- Power type: Steam
- Designer: Tom Hurry Riches
- Builder: Kitson & Co.
- Build date: 1884
- Total produced: 3
- Configuration:: ​
- • Whyte: 0-6-0T
- Gauge: 4 ft 8+1⁄2 in (1,435 mm) standard gauge
- Driver dia.: 5 ft 3 in (1.600 m)
- Loco weight: 44.75 long tons (45.47 t; 50.12 short tons)
- Fuel type: Coal
- Boiler pressure: 140 psi (0.97 MPa)
- Cylinders: Two, inside
- Cylinder size: 17 in × 26 in (432 mm × 660 mm)
- Valve gear: Stephenson
- Valve type: Slide valves
- Tractive effort: 15,040 lbf (66.9 kN)
- Operators: Taff Vale Railway Great Western Railway British Railways
- Withdrawn: 1951-1953
- Disposition: All sold or hired out of service; all ultimately scrapped.

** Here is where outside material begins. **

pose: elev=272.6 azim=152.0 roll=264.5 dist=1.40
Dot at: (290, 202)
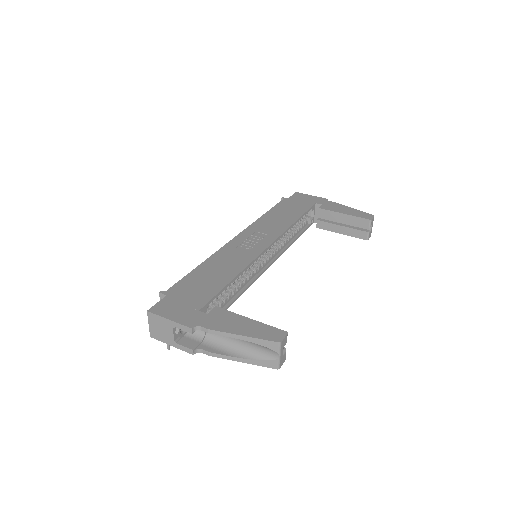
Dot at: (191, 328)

= Taff Vale Railway H class =

Class of Welsh 0-6-0T steam locomotives

The Taff Vale Railway H class was a class of three 0-6-0T steam tank locomotives designed by Tom Hurry Riches, built by Kitson & Co. and introduced to the Taff Vale Railway in 1884. They were primarily used on the Pwllyrhebog Colliery Incline, and had special tapered boilers for this purpose.

==Numbering==

| Builder & maker's Numbers | TVR | GWR | BR No. & date | Withdrawal |
|---|---|---|---|---|
| Kitson 2697 | 141 | 792 | 193 in 6/1948 | Sold 2/1952 to NCB |
| Kitson 2698 | 142 | 793 | 194 in 9/1948 | 11/1953, hired to NCB |
| Kitson 2699 | 143 | 794 | 195 in 2/1949 | Sold 11/1951 |

==Withdrawal and disposal==
193 was used by the NCB at the Tar distillation plant, Wernddu, Caerphilly; it was scrapped in January 1960. 194 was also used at Wernddu Tar plant, and was scrapped at Swindon.